Payrolls rose 228,000, above the median economist estimate of 195,000, after a downwardly revised 244,000 advance, Labor Department figures showed Friday. Average hourly earnings increased 2.5% from a year earlier, less than the 2.7% projection, and October’s figures were revised lower.
The data provide a clearer picture of the labor market after volatility caused by two hurricanes mostly dissipated, though there may have been some lingering effects. While the job market remains a bulwark for the economy and investors see a Federal Reserve interest-rate hike next week as a near-certainty, the lack of acceleration in wages remains a puzzle that could factor into the pace of increases in 2018.
“Not that it was a hurdle to raising rates next week, but the Fed will feel very comfortable with this kind of a jobs report,” said Ward McCarthy, chief financial economist at Jefferies LLC. “We continue to march toward full employment. Wages are moving in the right direction but they’re still slower than we would have liked and certainly slower than what’s expected at this stage of the cycle.”
Average hourly earnings rose 0.2% from the prior month following a revised 0.1% drop, the report showed. Analysts had penciled in a gain of 0.3% for November. The gain from a year earlier followed a downwardly revised 2.3% advance for October.

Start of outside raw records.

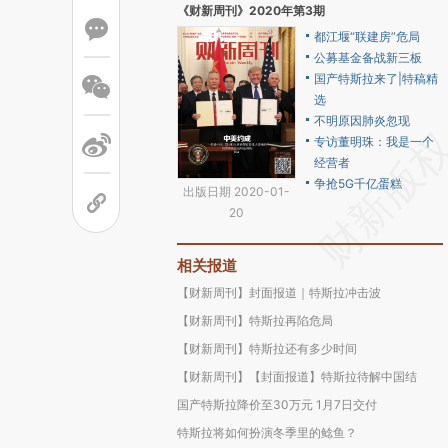
《财新周刊》2020年第3期
都江堰“联建房”危局
公募基金备战新三板
国产特斯拉来了|特稿精
选
不明原因肺炎忽现
专访董明珠：我是一个
经营者
争抢5G千亿蛋糕
出版日期 2020-01-
20
相关报道
【财新周刊】封面报道｜特斯拉冲击波
【财新周刊】特斯拉再陷危局
【财新周刊】特斯拉还有多少时间
【财新周刊】【封面报道】特斯拉待解中国结
国产特斯拉降价至30万元 1月7日交付
特斯拉将如何扮演冬季里的鲶鱼？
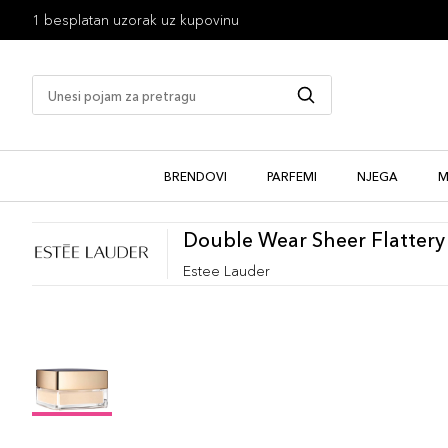
1 besplatan uzorak uz kupovinu
BRENDOVI
PARFEMI
NJEGA
M
Double Wear Sheer Flattery
Estee Lauder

Economists expect that in time, wages will post a sustained pickup, which has remained elusive in this expansion even though labor-market slack is steadily disappearing. Faster gains in paychecks would boost consumer spending, which accounts for about 70% of the economy. Jerome Powell, President Donald Trump’s nominee to head the Fed, said last month at his confirmation hearing that he doesn’t see wages signaling any tightness in the labor market.
What Our Economists Say...
“Even though job gains are well in excess of the natural growth rate for the labor market, labor scarcity is not yet driving wage pressures higher. The moral of the story from this jobs report is that full employment is indeed much lower in the current cycle relative to history. While average hourly earnings were tepid, the sizable payroll gain and increase in the nonfarm workweek indicate that there was substantial wage-income generation in the economy last month.”-- Carl Riccadonna and Yelena Shulyatyeva, Bloomberg Economics
The Trump administration has said the tax-cut proposal in Congress, if it gets signed into law, will spur growth and boost wages, though economists generally expect a modest impact.

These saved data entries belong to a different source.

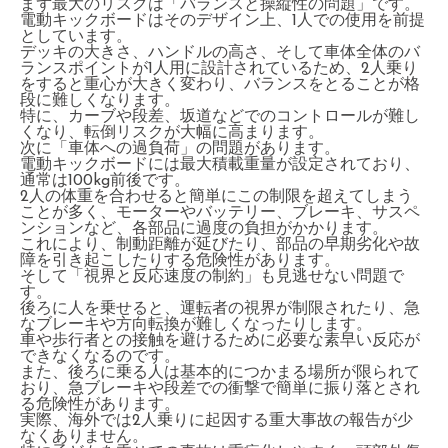
まず最大のリスクは「バランスと操縦性の問題」です。
電動キックボードはそのデザイン上、1人での使用を前提
としています。
デッキの大きさ、ハンドルの高さ、そして車体全体のバ
ランスポイントが1人用に設計されているため、2人乗り
をすると重心が大きく変わり、バランスをとることが格
段に難しくなります。
特に、カーブや段差、坂道などでのコントロールが難し
くなり、転倒リスクが大幅に高まります。
次に「車体への過負荷」の問題があります。
電動キックボードには最大積載重量が設定されており、
通常は100kg前後です。
2人の体重を合わせると簡単にこの制限を超えてしまう
ことが多く、モーターやバッテリー、ブレーキ、サスペ
ンションなど、各部品に過度の負担がかかります。
これにより、制動距離が延びたり、部品の早期劣化や故
障を引き起こしたりする危険性があります。
そして「視界と反応速度の制約」も見逃せない問題で
す。
後ろに人を乗せると、運転者の視界が制限されたり、急
なブレーキや方向転換が難しくなったりします。
車や歩行者との接触を避けるために必要な素早い反応が
できなくなるのです。
また、後ろに乗る人は基本的につかまる場所が限られて
おり、急ブレーキや段差での衝撃で簡単に振り落とされ
る危険性があります。
実際、海外では2人乗りに起因する重大事故の報告が少
なくありません。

Several measures showed the labor market remains fairly steady. The two-month gain in payrolls was the strongest since mid-2016. The U-6, or underemployment rate, remained near the lowest since 2006, while the participation rate, or share of working-age people in the labor force, was unchanged at 62.7%.
The breakdown of data showed healthy gains across many industries, particularly in manufacturing and construction. Health care and professional and business services also showed solid gains. Restaurants and bars, which had showed bigger swings in the prior two months due to the storms, added 18,900 workers in November.

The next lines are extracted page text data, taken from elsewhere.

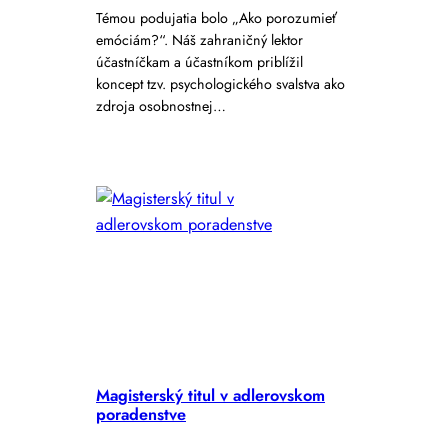
Témou podujatia bolo „Ako porozumieť
emóciám?“. Náš zahraničný lektor
účastníčkam a účastníkom priblížil
koncept tzv. psychologického svalstva ako
zdroja osobnostnej…
Magisterský titul v adlerovskom
poradenstve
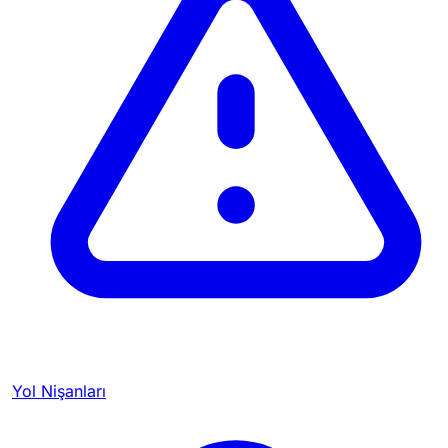
Yol Nişanları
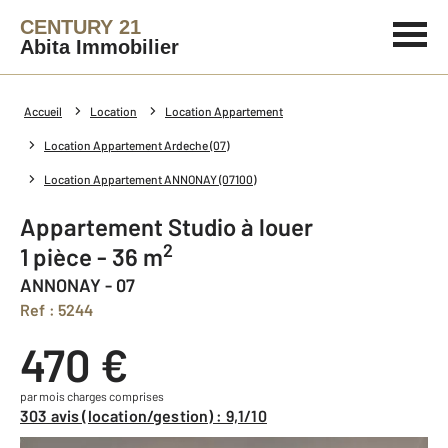
CENTURY 21
Abita Immobilier
Accueil
Location
Location Appartement
Location Appartement Ardeche (07)
Location Appartement ANNONAY (07100)
Appartement Studio à louer
2
1 pièce - 36 m
ANNONAY - 07
Ref : 5244
470 €
par mois charges comprises
303 avis (location/gestion) : 9,1/10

Revisions to prior reports added a total of 3,000 jobs to payrolls in the previous two months, according to the report.
Steady household demand and a pickup in business investment -- backed by elevated consumer and business sentiment and improving global demand -- bode well for U.S. employment. Nonetheless, payroll increases have been slowing the past few years, albeit in orderly fashion, as the labor market tightens. Economists say job gains above 100,000 a month are still enough to keep putting downward pressure on the jobless rate.